Caregiving may also impact on finances and lifestyle. This was particularly highlighted in studies conducted with people of working age, either spousal caregivers for people with young onset dementia (Flynn & Mulcahy, 2013), or adult children caring for a parent with dementia (Kjallman-Alm et al., 2013), who may have had to relinquish their paid occupation. Some struggle to meet financial obligations such as mortgages or childcare as a result of lost income or lack of statutory support.
Being: Nurturing personhood
In order to sustain their ability to fulfil this demanding role, caregivers need to address the loss of occupational balance that accompanies caregiving. Nurturing, sustaining and restorative occupations are essential in this regard. These elements represent Wilcock’s (1998) ‘being’ domain.
Occupational experiences relating to the concept of ‘being’ were present in the reviewed literature, but were minimally reported within the vast majority of the studies. Exceptions to this are the studies by Furlong and Wuest (2008), Persson and Zingmark (2006), and Watts and Teitelman (2005). Two themes emerged: the consequences of ‘doing’ upon ‘being’, and crafting opportunities for restoration.

• _Data for review_:

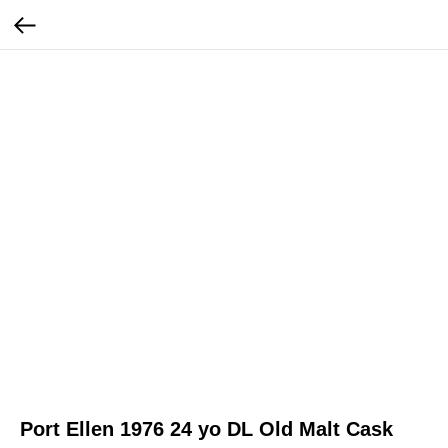
Port Ellen 1976 24 yo DL Old Malt Cask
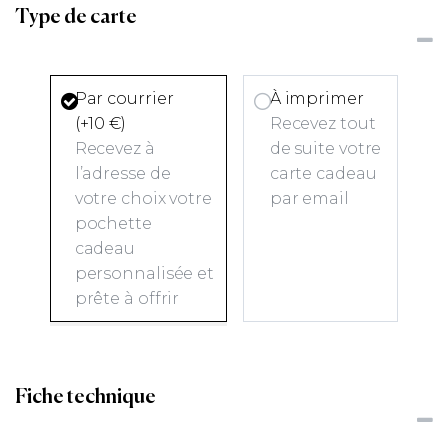
Type de carte
Par courrier
À imprimer
(+10 €)
Recevez tout
Recevez à
de suite votre
l’adresse de
carte cadeau
votre choix votre
par email
pochette
cadeau
personnalisée et
prête à offrir
Fiche technique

• _Assignment 1_: In the caregiving passage, which of Wilcock's (1998) domains do nurturing, sustaining and restorative occupations represent?
• _Assignment 2_: Rewrite part of the caregiving passage, beginning at the words "Occupational experiences relating" and stopping after "opportunities for restoration.". Substitute "research" for "literature".

• _Response area 1_: They represent Wilcock's (1998) 'being' domain.

• _Response area 2_:
Occupational experiences relating to the concept of ‘being’ were present in the reviewed research, but were minimally reported within the vast majority of the studies. Exceptions to this are the studies by Furlong and Wuest (2008), Persson and Zingmark (2006), and Watts and Teitelman (2005). Two themes emerged: the consequences of ‘doing’ upon ‘being’, and crafting opportunities for restoration.